(579a) Analysis of Transport Mechanisms Governing Efficient Tumor Penetration and siRNA Delivery by RGD-PAMAM Dendrimers

The inability of macromolecular drugs and nanoscale drug delivery systems to penetrate into solid tumors represents a major barrier to efficient drug delivery in these malignancies. A complex network of abnormal cells, extracellular matrix (ECM) proteins and a limited number of blood vessels within solid tumors render efficient diffusion of drug molecules particularly challenging. In this work, poly(amidoamine) (PAMAM) dendrimers presenting varying numbers of cyclic(RGD) targeting peptides were generated to facilitate siRNA delivery to malignant glioblastoma cells. The presence of RGD peptides on PAMAM dendrimers was found to enhance the penetration of siRNA cargo through an in vitro three-dimensional tumor spheroid model of malignant glioma in a manner that depends on the number of RGD peptides present[1]. The mechanisms governing efficient nanoparticle transport including integrin-binding affinity and cell internalization kinetics were studied quantitatively in this work. Surface plasmon resonance (SPR) biosensor experiments showed that a decreased binding affinity to integrin protein receptors was observed with increasing RGD number.

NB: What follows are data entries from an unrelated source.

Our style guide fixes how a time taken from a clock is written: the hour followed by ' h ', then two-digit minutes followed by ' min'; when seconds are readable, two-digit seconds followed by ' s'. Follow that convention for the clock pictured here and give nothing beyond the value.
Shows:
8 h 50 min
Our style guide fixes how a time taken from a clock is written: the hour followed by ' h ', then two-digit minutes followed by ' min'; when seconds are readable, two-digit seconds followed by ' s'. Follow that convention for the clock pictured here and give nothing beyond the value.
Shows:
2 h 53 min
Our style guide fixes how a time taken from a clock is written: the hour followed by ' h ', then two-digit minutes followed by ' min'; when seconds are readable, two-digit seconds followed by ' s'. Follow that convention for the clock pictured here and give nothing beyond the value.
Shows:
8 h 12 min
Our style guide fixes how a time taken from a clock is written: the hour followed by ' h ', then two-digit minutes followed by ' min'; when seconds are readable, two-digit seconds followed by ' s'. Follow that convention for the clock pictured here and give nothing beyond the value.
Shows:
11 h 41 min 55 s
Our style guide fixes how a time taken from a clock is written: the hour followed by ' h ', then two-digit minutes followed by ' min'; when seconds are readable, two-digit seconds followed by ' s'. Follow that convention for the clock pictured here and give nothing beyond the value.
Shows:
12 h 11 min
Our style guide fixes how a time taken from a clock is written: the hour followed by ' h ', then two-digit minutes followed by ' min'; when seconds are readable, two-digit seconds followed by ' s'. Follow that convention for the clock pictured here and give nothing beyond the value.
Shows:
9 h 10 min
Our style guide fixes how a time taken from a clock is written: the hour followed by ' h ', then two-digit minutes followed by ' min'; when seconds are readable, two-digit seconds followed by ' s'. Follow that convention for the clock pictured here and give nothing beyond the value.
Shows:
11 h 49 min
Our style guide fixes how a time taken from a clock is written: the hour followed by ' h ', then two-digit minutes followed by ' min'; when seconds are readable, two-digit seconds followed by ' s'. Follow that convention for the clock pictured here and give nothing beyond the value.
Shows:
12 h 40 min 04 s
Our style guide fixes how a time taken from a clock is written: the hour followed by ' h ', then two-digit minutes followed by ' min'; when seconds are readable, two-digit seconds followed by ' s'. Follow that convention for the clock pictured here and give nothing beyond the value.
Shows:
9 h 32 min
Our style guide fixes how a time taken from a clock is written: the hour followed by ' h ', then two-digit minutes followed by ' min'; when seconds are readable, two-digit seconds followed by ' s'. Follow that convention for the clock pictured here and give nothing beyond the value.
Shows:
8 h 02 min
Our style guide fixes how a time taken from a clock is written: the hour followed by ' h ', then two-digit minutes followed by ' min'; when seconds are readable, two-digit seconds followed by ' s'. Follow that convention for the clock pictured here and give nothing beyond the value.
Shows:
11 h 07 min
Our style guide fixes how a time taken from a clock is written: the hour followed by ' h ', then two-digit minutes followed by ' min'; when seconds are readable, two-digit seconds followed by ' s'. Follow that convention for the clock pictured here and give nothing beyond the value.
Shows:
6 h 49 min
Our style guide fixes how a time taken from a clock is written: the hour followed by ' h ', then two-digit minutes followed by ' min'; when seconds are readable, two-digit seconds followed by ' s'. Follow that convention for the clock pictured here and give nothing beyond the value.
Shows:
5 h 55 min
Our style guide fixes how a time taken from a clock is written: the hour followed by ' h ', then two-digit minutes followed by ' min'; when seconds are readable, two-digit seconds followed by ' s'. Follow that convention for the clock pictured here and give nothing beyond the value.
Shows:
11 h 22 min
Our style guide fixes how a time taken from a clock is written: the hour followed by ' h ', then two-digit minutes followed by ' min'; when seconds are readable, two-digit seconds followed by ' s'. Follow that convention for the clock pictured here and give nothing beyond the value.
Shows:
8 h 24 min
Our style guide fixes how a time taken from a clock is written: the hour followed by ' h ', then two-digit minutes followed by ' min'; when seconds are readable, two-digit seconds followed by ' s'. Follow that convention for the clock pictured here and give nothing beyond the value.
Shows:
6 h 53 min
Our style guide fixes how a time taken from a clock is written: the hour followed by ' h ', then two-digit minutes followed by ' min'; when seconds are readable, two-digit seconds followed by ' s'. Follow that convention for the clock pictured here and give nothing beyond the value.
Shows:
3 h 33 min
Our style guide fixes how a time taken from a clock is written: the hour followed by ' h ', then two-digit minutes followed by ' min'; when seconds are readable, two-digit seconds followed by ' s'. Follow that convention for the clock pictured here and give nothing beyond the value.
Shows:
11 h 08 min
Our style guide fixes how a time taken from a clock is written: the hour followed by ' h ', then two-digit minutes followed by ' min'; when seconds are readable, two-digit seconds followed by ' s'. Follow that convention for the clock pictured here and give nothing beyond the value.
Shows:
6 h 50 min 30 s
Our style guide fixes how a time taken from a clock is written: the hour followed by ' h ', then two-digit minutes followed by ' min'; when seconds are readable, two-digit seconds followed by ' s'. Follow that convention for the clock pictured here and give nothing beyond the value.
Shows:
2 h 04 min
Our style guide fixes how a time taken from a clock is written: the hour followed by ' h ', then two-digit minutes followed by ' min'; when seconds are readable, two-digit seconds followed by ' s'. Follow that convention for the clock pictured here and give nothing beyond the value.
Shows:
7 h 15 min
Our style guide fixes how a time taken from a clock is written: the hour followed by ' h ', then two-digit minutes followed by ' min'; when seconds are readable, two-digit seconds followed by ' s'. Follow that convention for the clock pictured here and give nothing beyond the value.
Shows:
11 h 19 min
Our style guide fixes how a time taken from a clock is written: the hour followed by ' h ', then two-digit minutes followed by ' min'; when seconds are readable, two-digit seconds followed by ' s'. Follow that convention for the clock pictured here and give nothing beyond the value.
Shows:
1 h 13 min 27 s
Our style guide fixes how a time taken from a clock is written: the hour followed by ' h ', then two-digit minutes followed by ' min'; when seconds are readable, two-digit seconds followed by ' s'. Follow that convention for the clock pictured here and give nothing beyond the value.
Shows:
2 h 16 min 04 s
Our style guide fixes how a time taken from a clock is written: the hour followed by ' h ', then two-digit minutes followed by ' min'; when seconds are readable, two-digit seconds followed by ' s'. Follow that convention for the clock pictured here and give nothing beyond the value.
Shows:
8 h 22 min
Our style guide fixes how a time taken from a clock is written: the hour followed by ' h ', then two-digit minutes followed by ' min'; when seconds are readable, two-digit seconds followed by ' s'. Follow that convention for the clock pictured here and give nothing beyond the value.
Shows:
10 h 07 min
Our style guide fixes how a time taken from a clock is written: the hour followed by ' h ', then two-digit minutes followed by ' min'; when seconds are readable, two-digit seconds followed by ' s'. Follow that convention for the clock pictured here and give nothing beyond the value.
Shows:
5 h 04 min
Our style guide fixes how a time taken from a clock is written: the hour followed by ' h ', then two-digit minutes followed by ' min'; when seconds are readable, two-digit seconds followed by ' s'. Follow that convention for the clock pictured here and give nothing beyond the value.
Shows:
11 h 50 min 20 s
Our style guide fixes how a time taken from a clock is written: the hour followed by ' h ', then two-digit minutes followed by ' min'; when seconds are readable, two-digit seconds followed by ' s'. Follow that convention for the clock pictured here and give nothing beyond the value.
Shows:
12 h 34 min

The effect of dendrimer functionalization with RGD on cellular internalization kinetics was also determined. Incorporation of these experimental parameters into a mathematical diffusion model of tumor spheroid drug penetration provides a quantitative understanding of the mechanisms governing efficient tumor penetration by PAMAM-RGD conjugates. This work provides a framework for the rational design of drug-delivery systems to balance cellular binding and internalization rates to facilitate efficient drug delivery into solid tumors.

1. Waite, C. L.; Roth, C. M., PAMAM-RGD Conjugates Enhance siRNA Delivery Through a Multicellular Spheroid Model of Malignant Glioma. Bioconjugate Chemistry 2009, 20, (10), 1908-1916.